Excerpted passage:
□ □ □ □ □ □ □

Coinciding with the gallery’s 40th anniversary, Mazzoleni is now set to bring the sculpture to Art Basel Unlimited 2026, introducing the rarely exhibited work to a new audience. Staged in collaboration with Archivio Bonalumi, the presentation of Struttura modulare bianca within the context of the fair’s sector dedicated to museum-scale pieces offers new perspectives on the pivotal work—and its continued significance both historically and today.
Ahead of the presentation’s debut, we reached out to Luigi and Davide Mazzoleni, whose family has a long and storied history with both Bonalumi and the Bonalumi Estate, to learn more about the work’s background and their own insights into the artist’s context and practice.

Davide and Luigi Mazzoleni. Courtesy of Mazzoleni.
In light of the upcoming presentation of Bonalumi’s work at Art Basel, can you walk us through the background and significance of Struttura modulare bianca (1970) specifically?
Luigi Mazzoleni (LM): Struttura modulare bianca represents a pivotal moment in the development of Bonalumi’s research toward the “object painting,” as defined by Gillo Dorfles. If we consider that, in one of the earliest presentations of his work at Galleria Eidac in Milan in 1962, Bonalumi staged a performance in which he sculpted a large white sheet with his own body.
It becomes clear that Struttura modulare bianca represents a further development of that line of research and of his intense interest in environmental art. Following the landmark exhibition Lo spazio dell’immagine (Foligno, 1967), where Bonalumi exhibited alongside artists such as Lucio Fontana, Enrico Castellani, Luciano Fabro, Pino Pascali, Michelangelo Pistoletto, and Paolo Scheggi, he developed his first three-dimensional “shaped canvases,” laying the foundations for his lifelong exploration of form, volume, concavity, and convexity. Throughout the 1960s, he refined the concept of the “object painting,” expanding the surface into sculptural and environmental dimensions.

Left to right: Enrico Castellani, Agostino Bonalumi, Lucio Fontana. Courtesy of Archivio Bonalumi.

□ □ □ □ □ □ □

Data section:
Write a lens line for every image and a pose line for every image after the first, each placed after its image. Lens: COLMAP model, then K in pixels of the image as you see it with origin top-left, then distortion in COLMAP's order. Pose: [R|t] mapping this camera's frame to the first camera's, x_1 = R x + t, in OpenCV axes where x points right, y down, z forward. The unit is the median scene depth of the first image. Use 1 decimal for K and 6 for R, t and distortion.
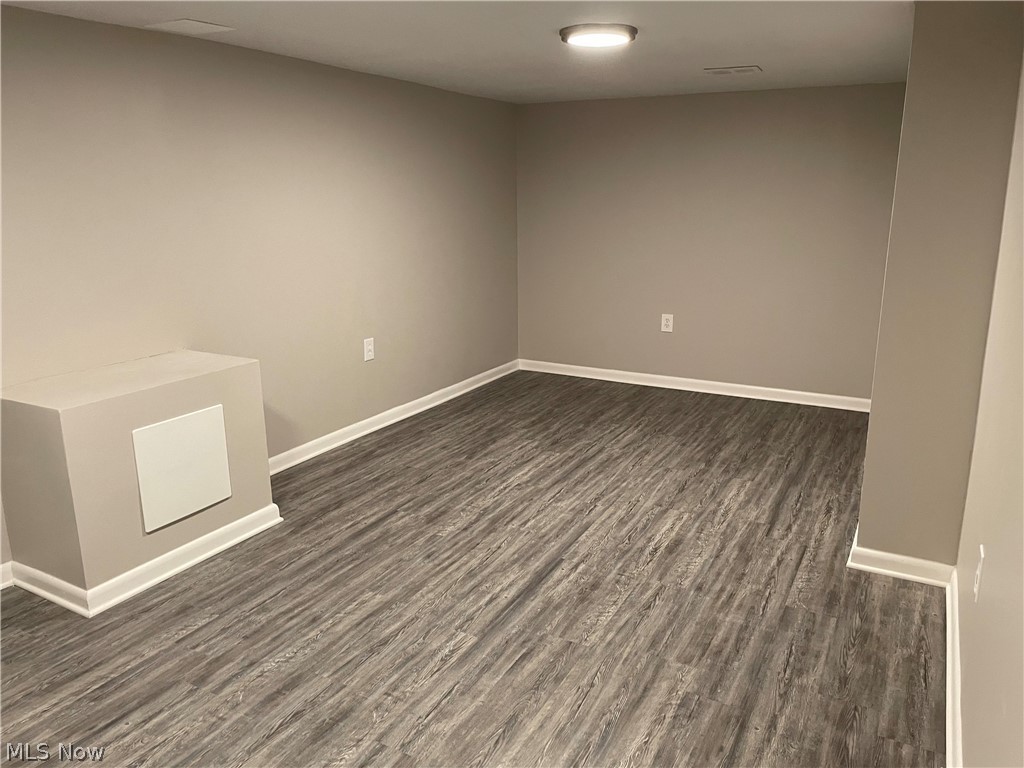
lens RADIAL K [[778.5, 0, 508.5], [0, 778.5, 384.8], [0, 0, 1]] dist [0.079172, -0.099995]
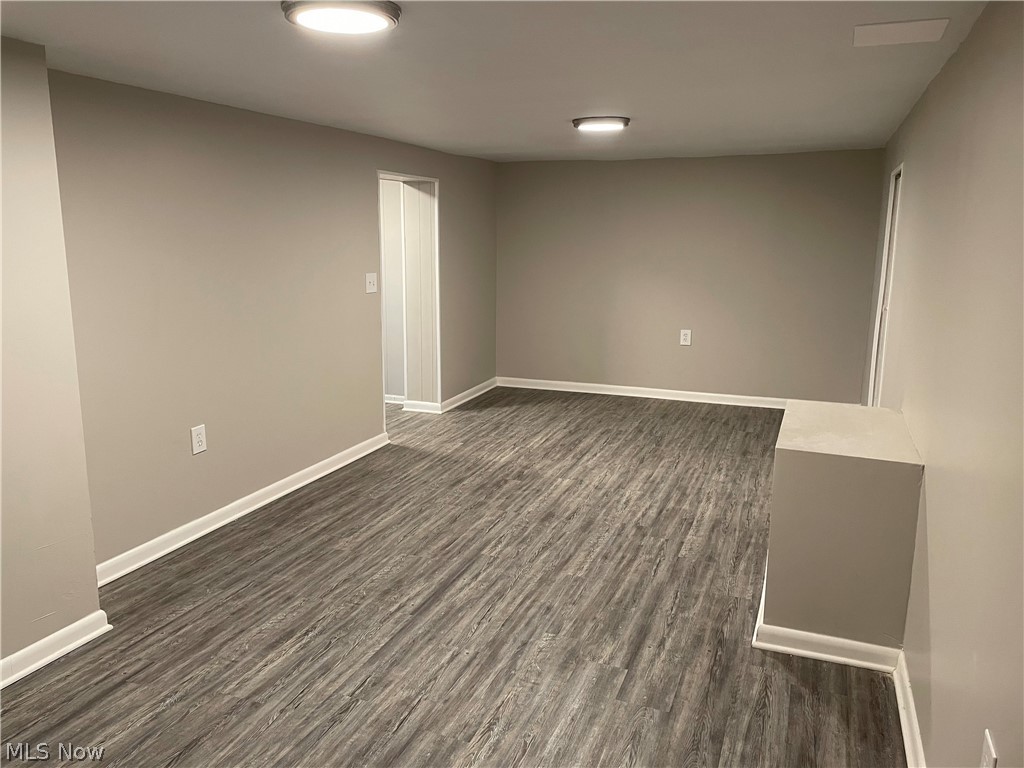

□ □ □ □ □ □ □

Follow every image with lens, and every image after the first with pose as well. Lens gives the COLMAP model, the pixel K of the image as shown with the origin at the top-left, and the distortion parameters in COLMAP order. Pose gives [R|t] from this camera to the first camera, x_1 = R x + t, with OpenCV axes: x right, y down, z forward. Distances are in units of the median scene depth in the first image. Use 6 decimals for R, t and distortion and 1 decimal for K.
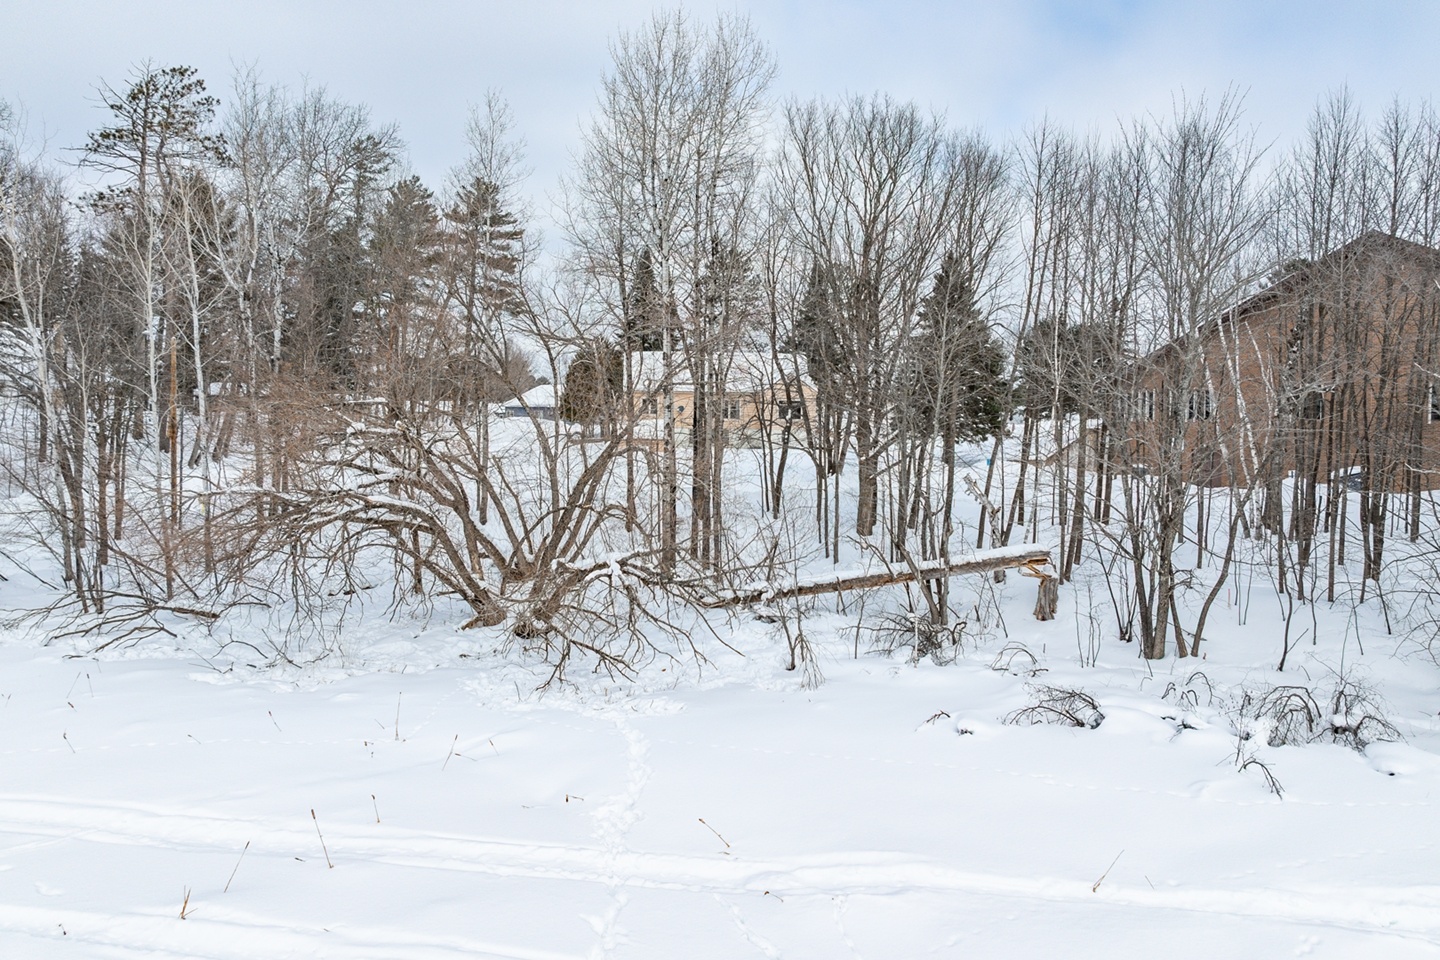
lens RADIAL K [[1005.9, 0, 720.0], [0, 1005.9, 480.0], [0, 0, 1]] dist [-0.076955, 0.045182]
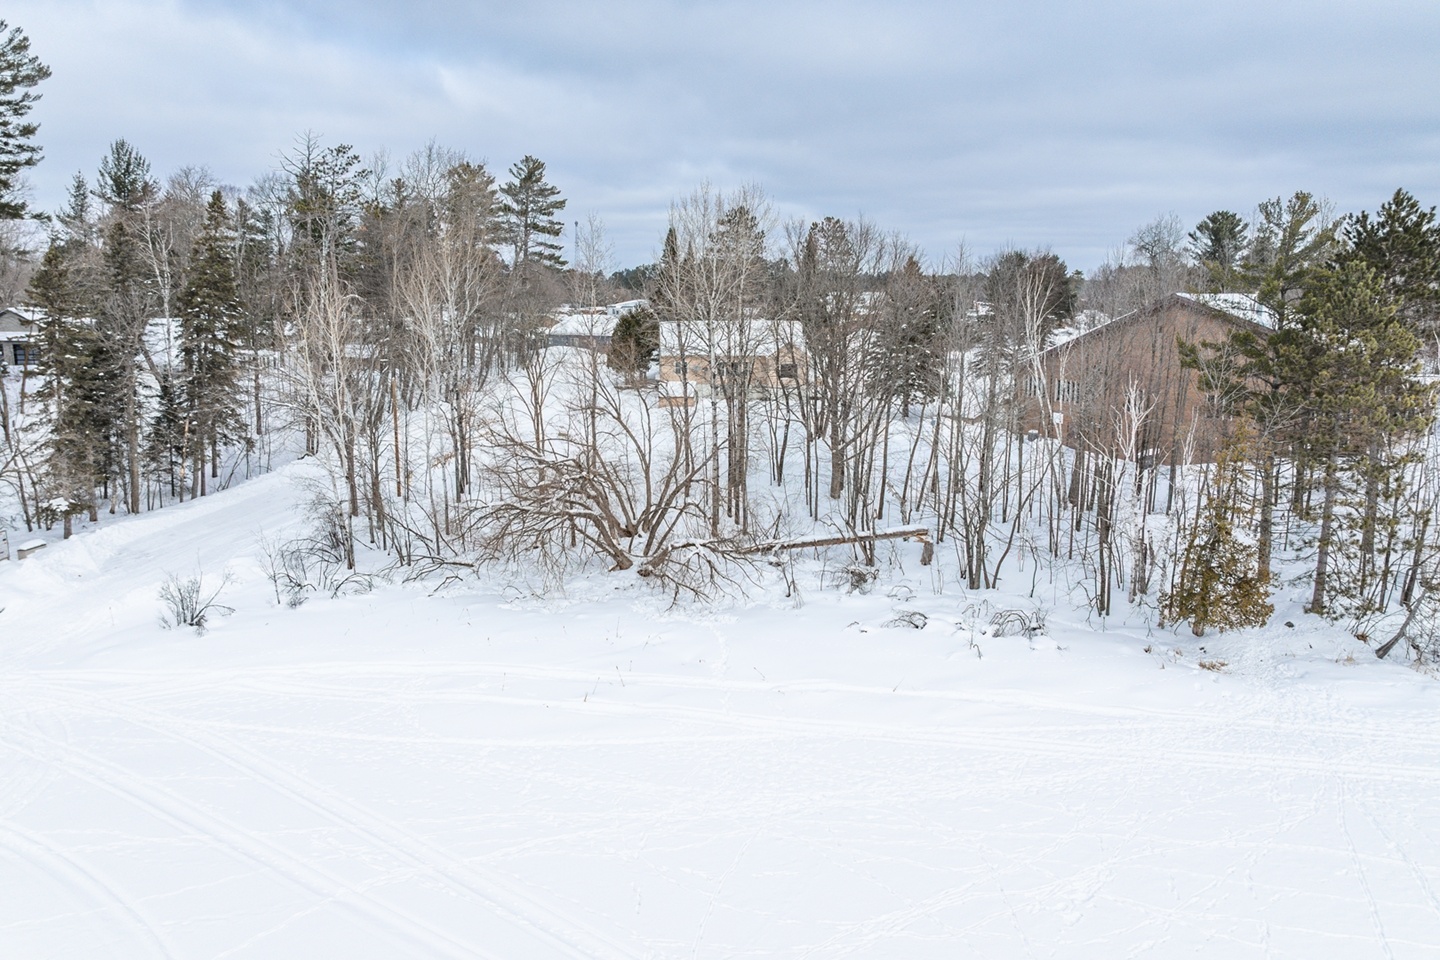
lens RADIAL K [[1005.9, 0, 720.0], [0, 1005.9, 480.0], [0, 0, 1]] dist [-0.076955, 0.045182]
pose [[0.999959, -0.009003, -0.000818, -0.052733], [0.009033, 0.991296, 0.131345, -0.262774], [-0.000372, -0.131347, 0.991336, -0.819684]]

□ □ □ □ □ □ □

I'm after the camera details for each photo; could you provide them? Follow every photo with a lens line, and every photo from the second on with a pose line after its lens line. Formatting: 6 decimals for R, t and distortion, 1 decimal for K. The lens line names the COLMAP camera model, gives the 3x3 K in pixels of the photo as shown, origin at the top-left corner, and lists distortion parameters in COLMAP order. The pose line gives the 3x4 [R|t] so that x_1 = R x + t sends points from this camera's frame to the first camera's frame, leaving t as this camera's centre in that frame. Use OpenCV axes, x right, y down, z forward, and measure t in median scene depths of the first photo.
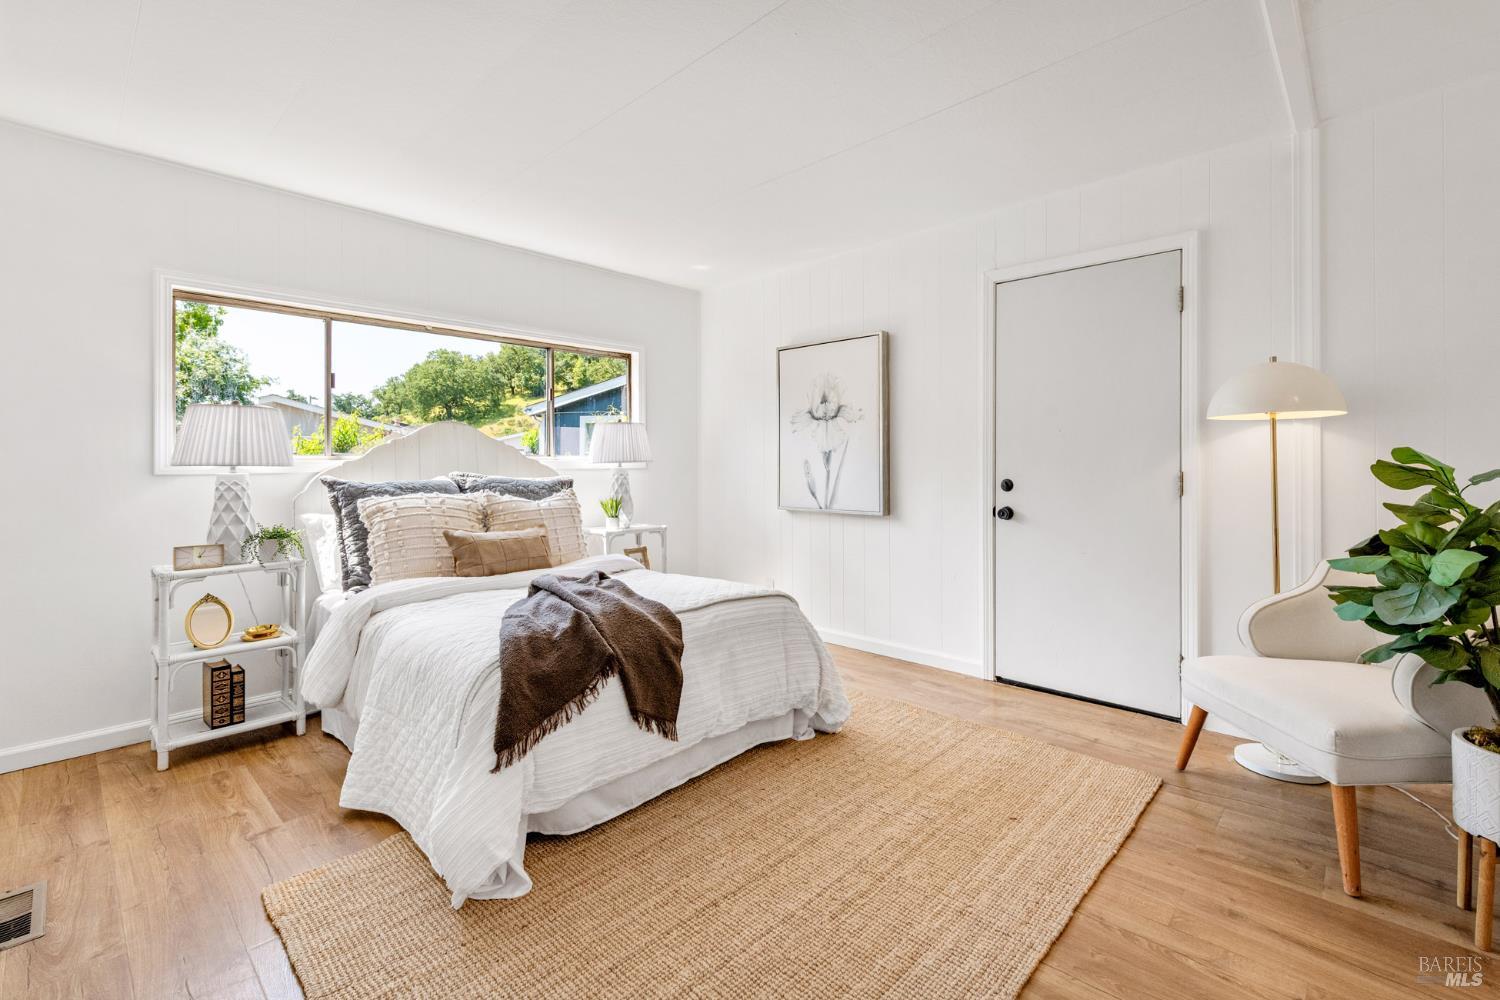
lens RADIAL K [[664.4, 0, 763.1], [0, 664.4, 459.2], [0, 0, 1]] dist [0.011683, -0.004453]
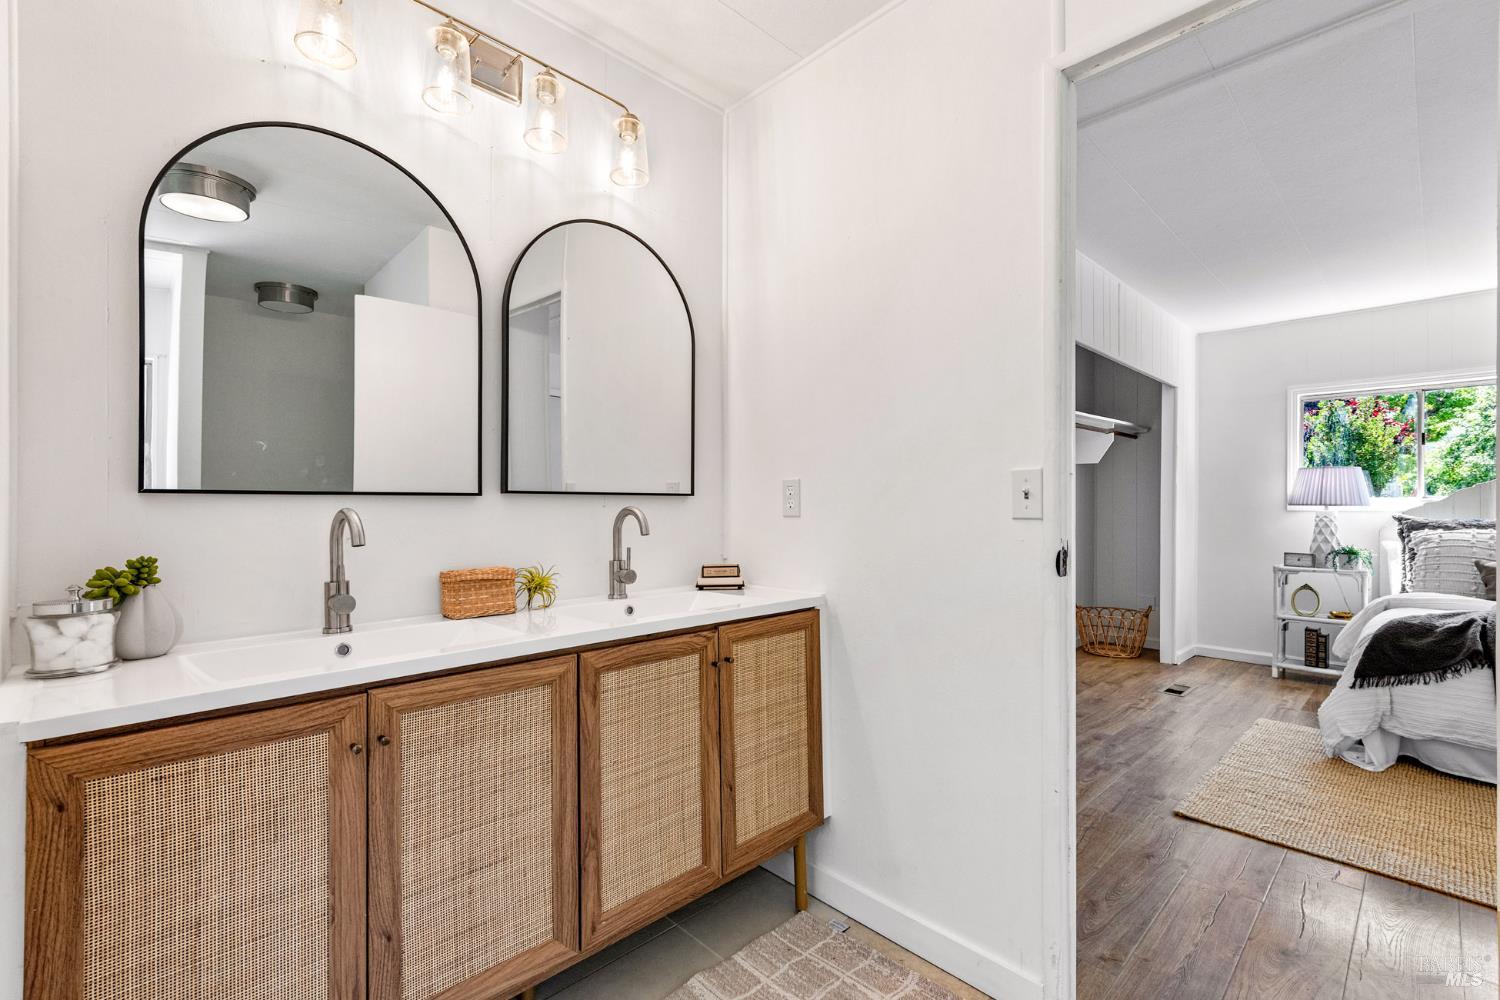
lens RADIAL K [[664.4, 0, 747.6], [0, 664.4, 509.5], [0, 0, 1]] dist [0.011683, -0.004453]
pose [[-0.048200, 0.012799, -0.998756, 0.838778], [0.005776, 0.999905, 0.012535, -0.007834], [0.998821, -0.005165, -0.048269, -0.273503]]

□ □ □ □ □ □ □

Requirement:
Write out the part of the passage on Bonalumi's Struttura modulare bianca between "In light of" and "his own body.", inclusive. The entries have nothing to do with the passage on Bonalumi's Struttura modulare bianca.

Solution:
In light of the upcoming presentation of Bonalumi’s work at Art Basel, can you walk us through the background and significance of Struttura modulare bianca (1970) specifically?
Luigi Mazzoleni (LM): Struttura modulare bianca represents a pivotal moment in the development of Bonalumi’s research toward the “object painting,” as defined by Gillo Dorfles. If we consider that, in one of the earliest presentations of his work at Galleria Eidac in Milan in 1962, Bonalumi staged a performance in which he sculpted a large white sheet with his own body.